Justice Sotomayor was not fooled. The Proclamation was driven by impermissible discriminatory anti-Muslim animus and not the Government’s asserted national security justifications. I would describe it this way: the Government can put lipstick on a pig, but it will still be a pig. Justice Sotomayor concluded, “The Proclamation rests on a rotten foundation…In sum, none of the features of the Proclamation highlighted by the majority supports the Government’s claim that the Proclamation is genuinely and primarily rooted in a legitimate national security interest. What the unrebuttable evidence actually shows is that a reasonable observer would conclude, quite easily, that the primary purpose and function of the Proclamation is to disfavor Islam by banishing Muslims from entering our country.”

This led Justice Sotomayor to her passionate and eloquent conclusion in which she described the First Amendment which guarantees religious freedom as follows:

 

The First Amendment stands as a bulwark against official religious prejudice and embodies our Nation’s deep commitment to religious plurality and tolerance.  That constitutional promise is why, [quoting from an earlier decision of the court] ‘for centuries now, people have come to this country from every corner of the world to share in the blessing of religious freedom…’ Instead of vindicating those principles, today’s decision tosses them aside. In holding that the First Amendment gives way to an executive policy that a reasonable observer would view as motivated by animus against Muslims, the majority opinion upends this Court’s precedent, repeats tragic mistakes of the past, and denies countless individuals the fundamental right of religious liberty.

 

In a previous case a judge of the U.S. Supreme Court had said, “State actors cannot show hostility to religious views; rather, they must give those views ‘neutral and respectful consideration.” That is what Trump and his officials and advisors should demonstrate. Clearly they did not.

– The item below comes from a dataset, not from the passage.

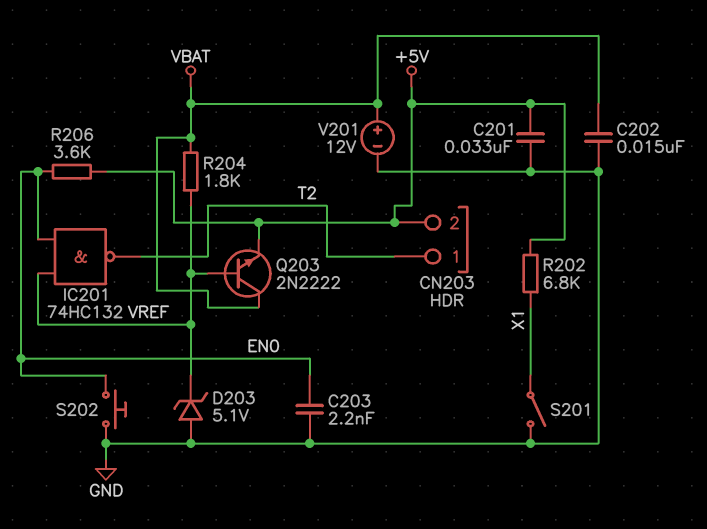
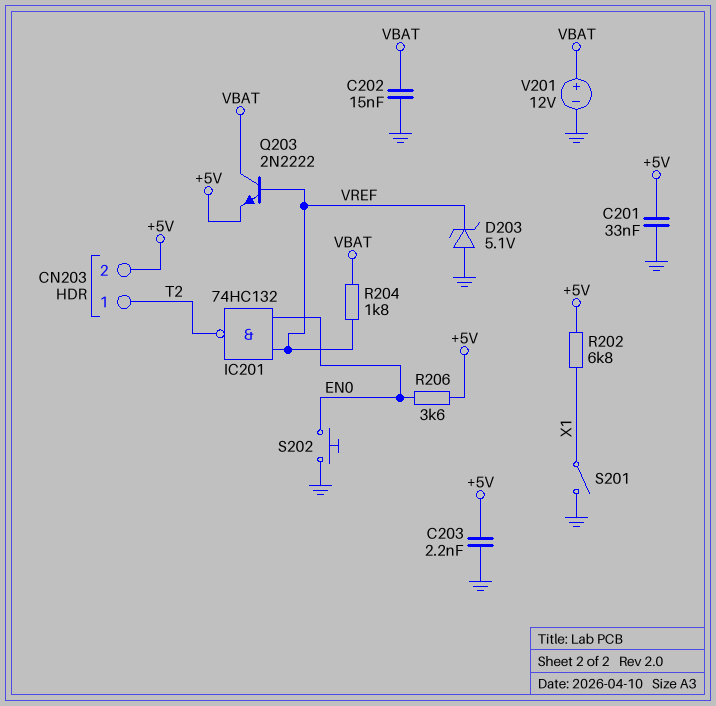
C203: 2.2nF (EN0, GND) -> 2.2nF (+5V, GND)

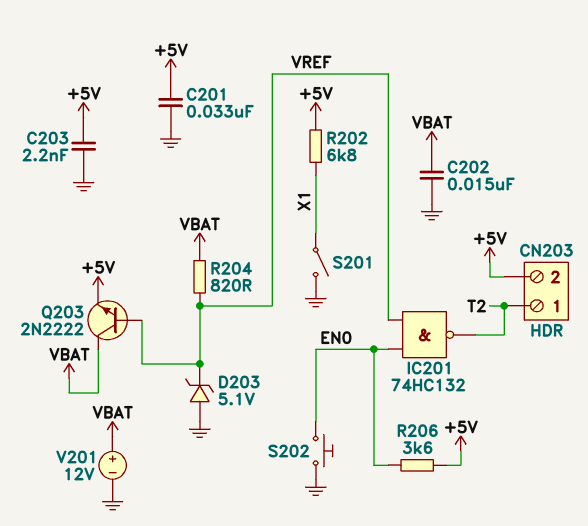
R204: 1.8k (VBAT, VREF) -> 820 (VBAT, VREF)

As a result Justice Sotomayor said, “the majority here completely sets aside the President’s charged statements about Muslims as irrelevant. That holding erodes the fundamental principles of religious tolerance that the Court elsewhere has so emphatically protected, and it tells members of minority religions in our country ‘that they are outsiders, not full members of the political community’.”

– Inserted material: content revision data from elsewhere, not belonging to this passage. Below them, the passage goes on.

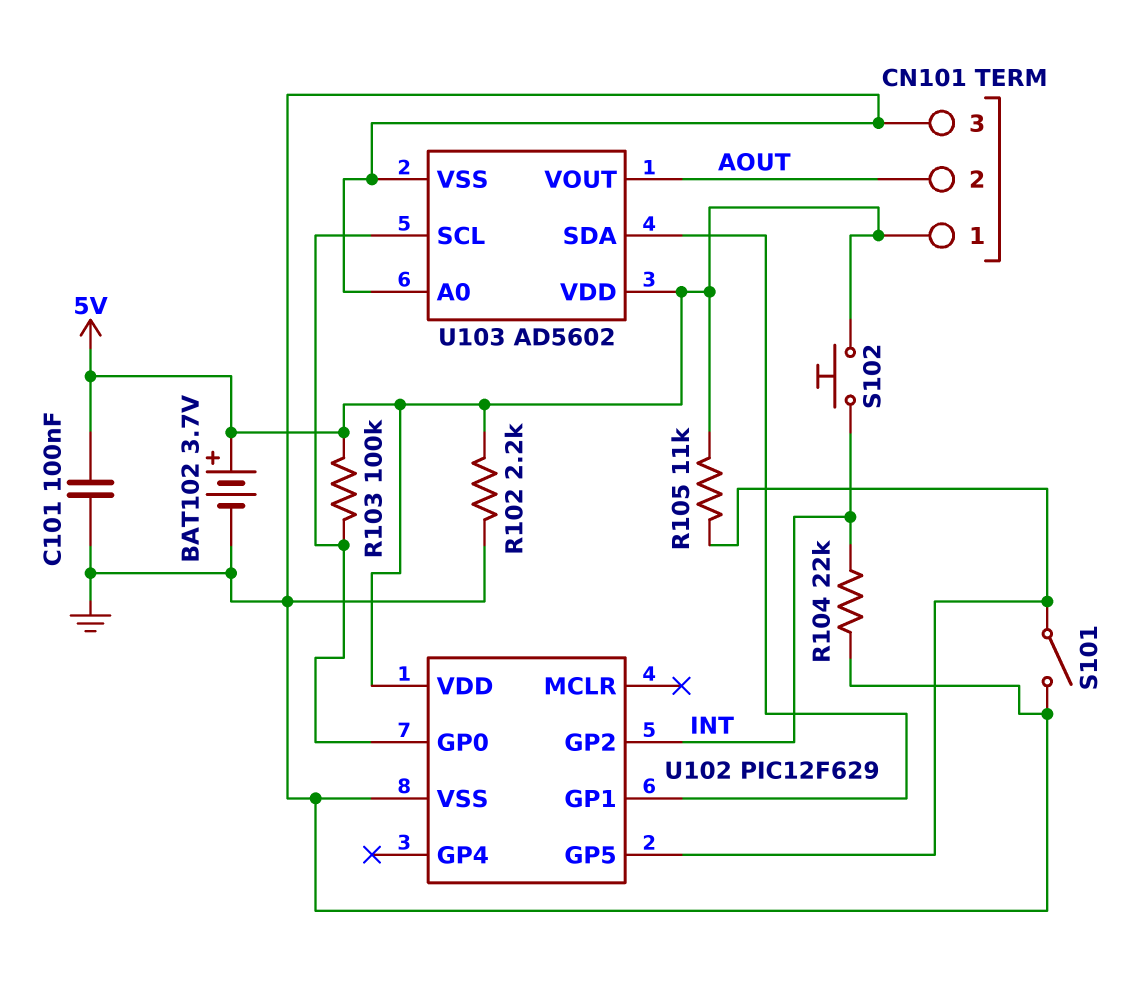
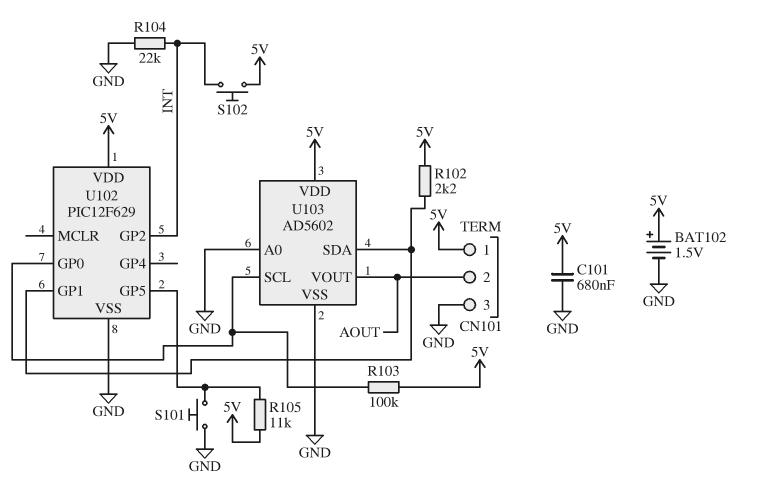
BAT102: 3.7V (plus 5V, minus GND) -> 1.5V (plus 5V, minus GND)
C101: 100nF (5V, GND) -> 680nF (5V, GND)
R102: 2.2k (5V, GND) -> 2.2k (5V, U102/GP1)
S101: switch (GND, U102/GP5) -> button (GND, U102/GP5)

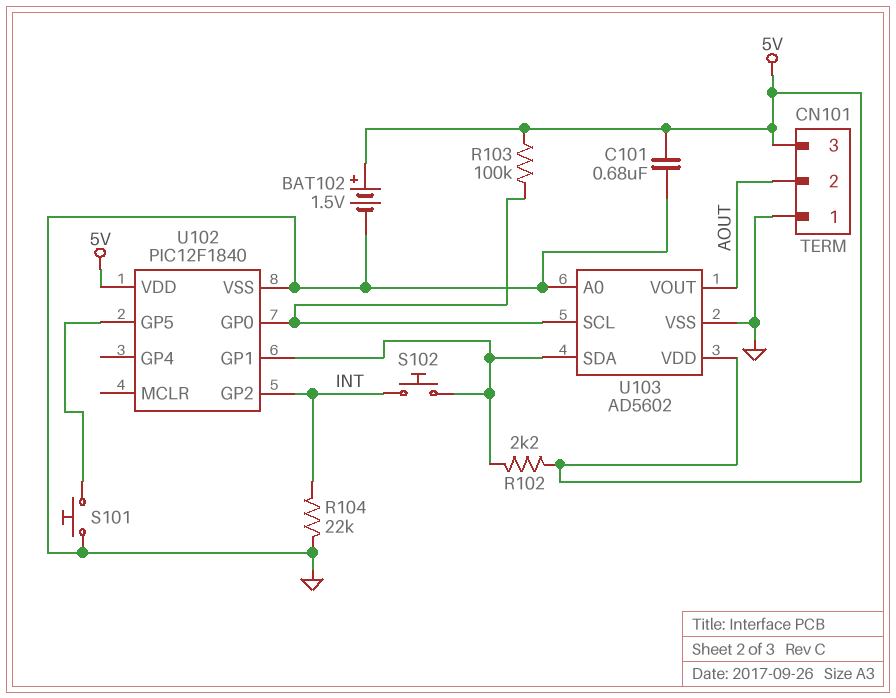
CN101 pin 1: 5V -> GND
CN101 pin 3: GND -> 5V
R105: 11k (5V, U102/GP5) -> none
S102: button (5V, INT) -> button (INT, U102/GP1)
U102: PIC12F629 -> PIC12F1840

Finally, Justice Sotomayor compared Trump’s actions to the shameful actions of the American authorities in the case of the Korematsu v. United Statesduring the Second World War. In that case the court considered the constitutionality of an Executive Order which ordered Japanese Americans into internment camps during World War II regardless of their citizenship because the need to protect against espionage outweighed the rights of Americans of Japanese descent even though there was little or no evidence that Japanese Americans were acting as spies or making signals to Japan. Instead the Court gave a pass to an odious gravely injurious Presidential order. Just as Trump did, the President at the time, invoked an ill-defined national security threat to justify an exclusionary policy of sweeping proportion. Justice Sotomayor said, “As here, the exclusion was rooted in dangerous stereotypes about, inter alia, a particular group’s supposed inability to assimilate and desire to harm the United States.” Many thought that in the intervening years America had done much to leave its sordid legacy behind. Sadly, Trump and his supporters made it clear that this was not the case. That legacy is very much alive.

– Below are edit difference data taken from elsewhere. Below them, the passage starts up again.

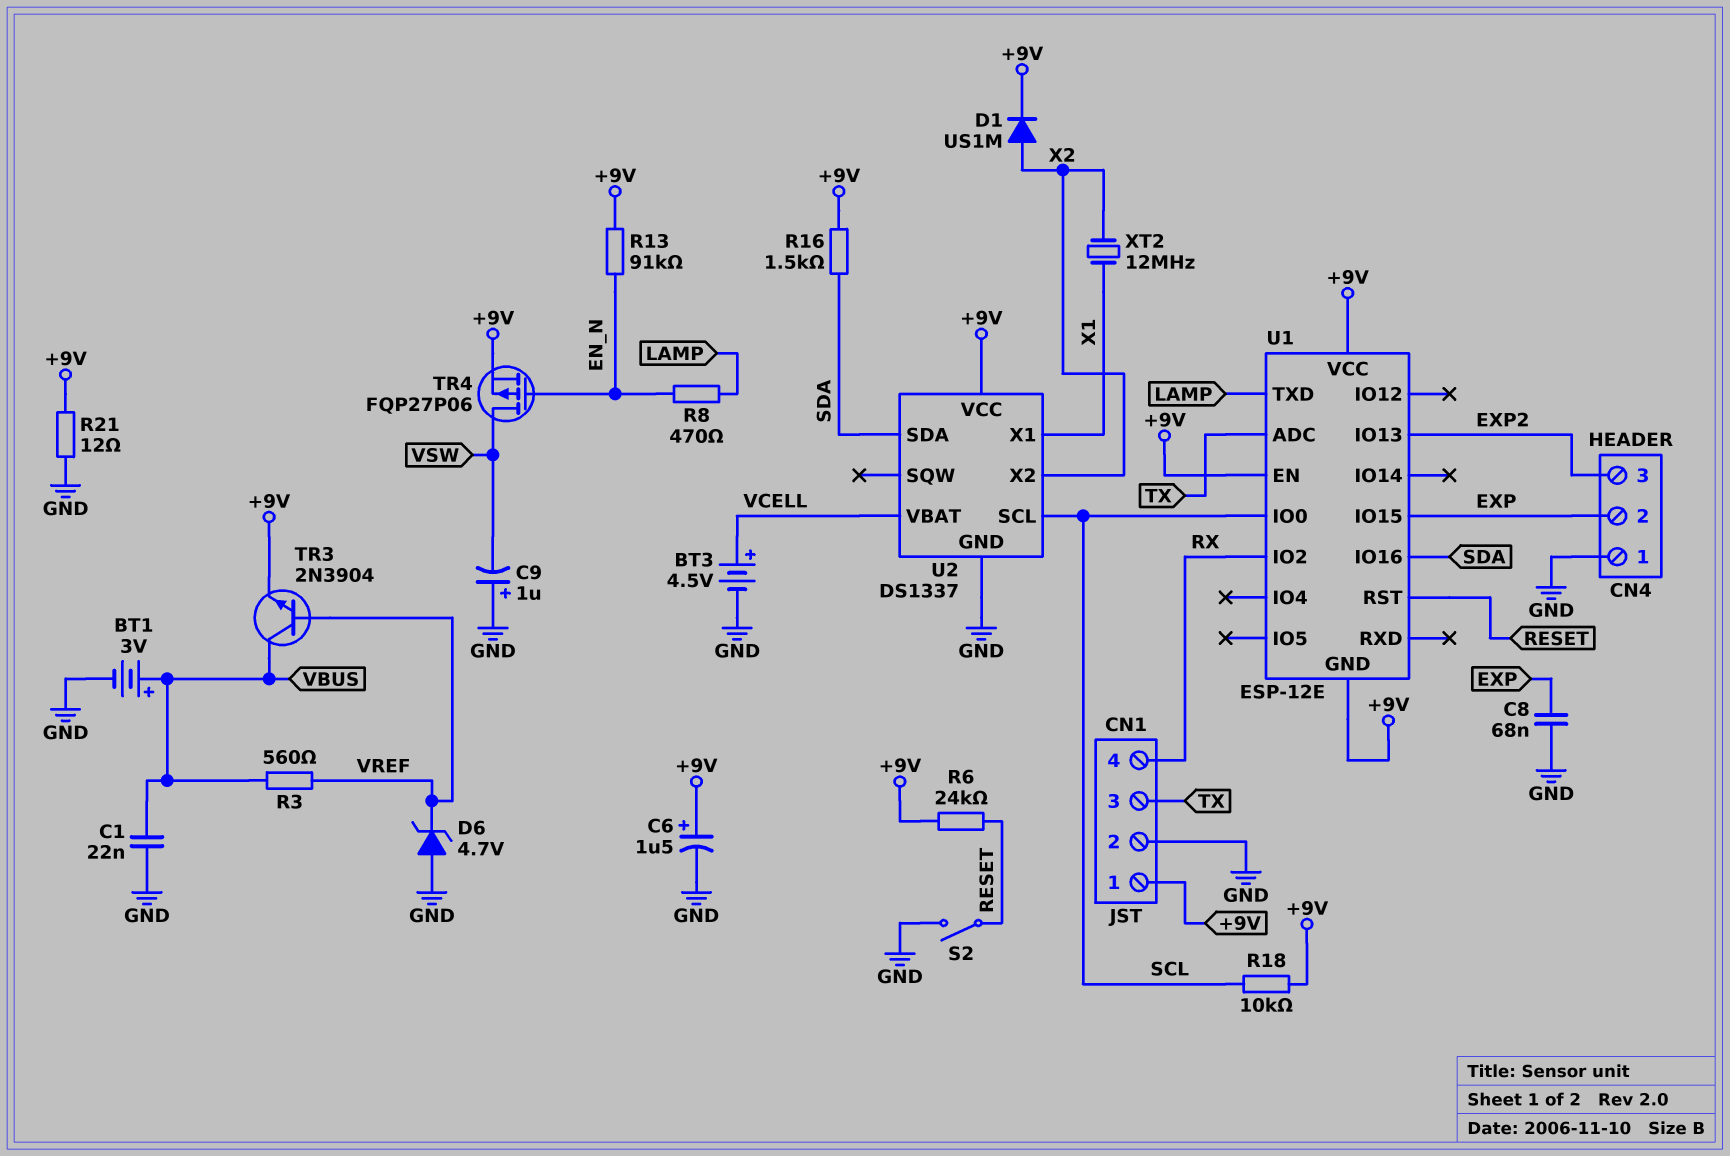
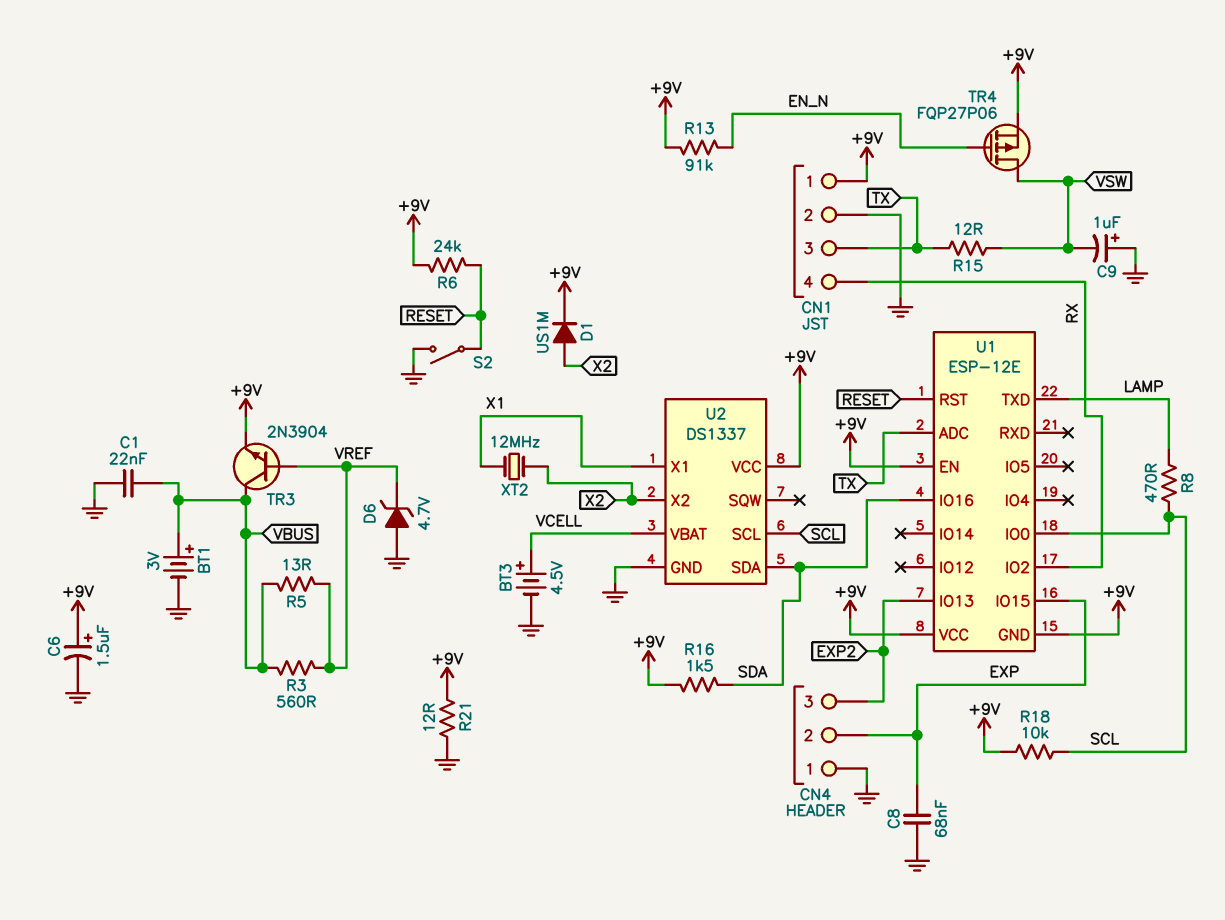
R5: none -> 13 (VBUS, VREF)
R8: 470 (EN_N, LAMP) -> 470 (LAMP, SCL)
R15: none -> 12 (TX, VSW)

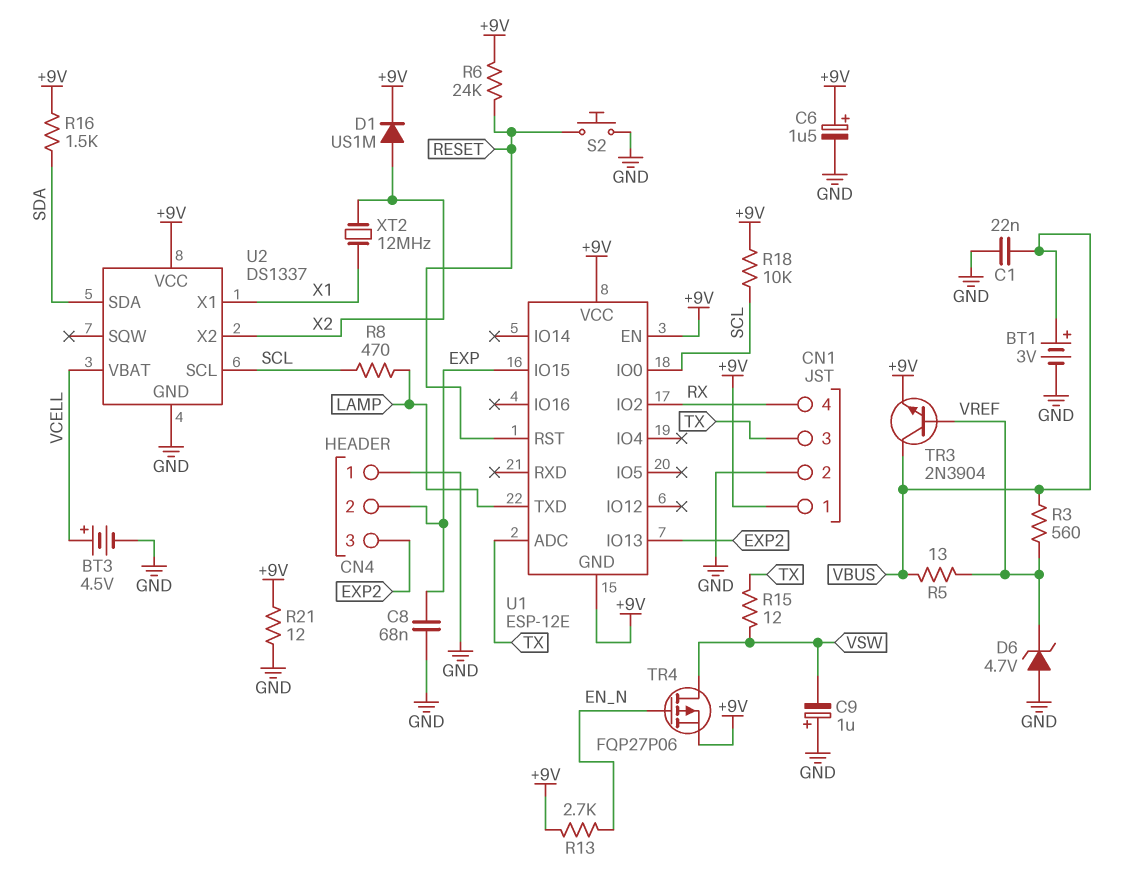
R13: 91k (+9V, EN_N) -> 2.7k (+9V, EN_N)
S2: switch (GND, RESET) -> button (GND, RESET)
U1 pin IO16: SDA -> none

Justice Sotomayor made it clear that unlike the majority of the Supreme Court, she did not tolerate this. As she said, “By blindly accepting the Government’s misguided invitation to sanction a discriminatory policy motivated by animosity toward a disfavored group, all in the name of a superficial claim of national security, the Court deploys the same dangerous logic underlying Korematsuand merely replaces one gravely wrong decision with another. Our constitution demands, and our country deserve a Judiciary willing to hold the coordinate branches to account when they defy our most sacred legal commitments. Because the Court’s decision today has failed in that respect, with profound regret, I dissent.”

Maybe you can tell. I much prefer the dissenting opinion to that of the majority of the US Supreme Court.